TRY IT: Copy out only the span from the line with "homenagem à tradição agrícola de Lordelo." to the end of the data, both ends kept, word for word.
*** TASK DATA ***
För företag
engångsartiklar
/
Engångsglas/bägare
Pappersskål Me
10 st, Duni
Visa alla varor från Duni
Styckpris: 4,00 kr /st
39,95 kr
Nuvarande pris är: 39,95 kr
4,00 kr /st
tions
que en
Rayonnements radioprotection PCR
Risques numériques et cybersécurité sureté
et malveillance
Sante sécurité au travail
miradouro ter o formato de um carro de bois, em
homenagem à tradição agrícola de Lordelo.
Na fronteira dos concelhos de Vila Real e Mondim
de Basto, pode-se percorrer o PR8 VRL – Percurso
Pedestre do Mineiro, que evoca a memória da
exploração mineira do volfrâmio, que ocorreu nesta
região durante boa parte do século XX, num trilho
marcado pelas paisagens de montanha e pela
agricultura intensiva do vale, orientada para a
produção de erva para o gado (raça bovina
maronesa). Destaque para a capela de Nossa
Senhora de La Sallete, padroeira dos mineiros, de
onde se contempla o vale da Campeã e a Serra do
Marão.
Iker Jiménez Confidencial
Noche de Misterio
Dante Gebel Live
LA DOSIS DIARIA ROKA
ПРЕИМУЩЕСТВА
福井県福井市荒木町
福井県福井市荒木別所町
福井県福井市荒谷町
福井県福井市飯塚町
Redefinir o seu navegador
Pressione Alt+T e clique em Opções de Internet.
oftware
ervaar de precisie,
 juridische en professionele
***
ANSWER SPACE:
homenagem à tradição agrícola de Lordelo.
Na fronteira dos concelhos de Vila Real e Mondim
de Basto, pode-se percorrer o PR8 VRL – Percurso
Pedestre do Mineiro, que evoca a memória da
exploração mineira do volfrâmio, que ocorreu nesta
região durante boa parte do século XX, num trilho
marcado pelas paisagens de montanha e pela
agricultura intensiva do vale, orientada para a
produção de erva para o gado (raça bovina
maronesa). Destaque para a capela de Nossa
Senhora de La Sallete, padroeira dos mineiros, de
onde se contempla o vale da Campeã e a Serra do
Marão.
Iker Jiménez Confidencial
Noche de Misterio
Dante Gebel Live
LA DOSIS DIARIA ROKA
ПРЕИМУЩЕСТВА
福井県福井市荒木町
福井県福井市荒木別所町
福井県福井市荒谷町
福井県福井市飯塚町
Redefinir o seu navegador
Pressione Alt+T e clique em Opções de Internet.
oftware
ervaar de precisie,
 juridische en professionele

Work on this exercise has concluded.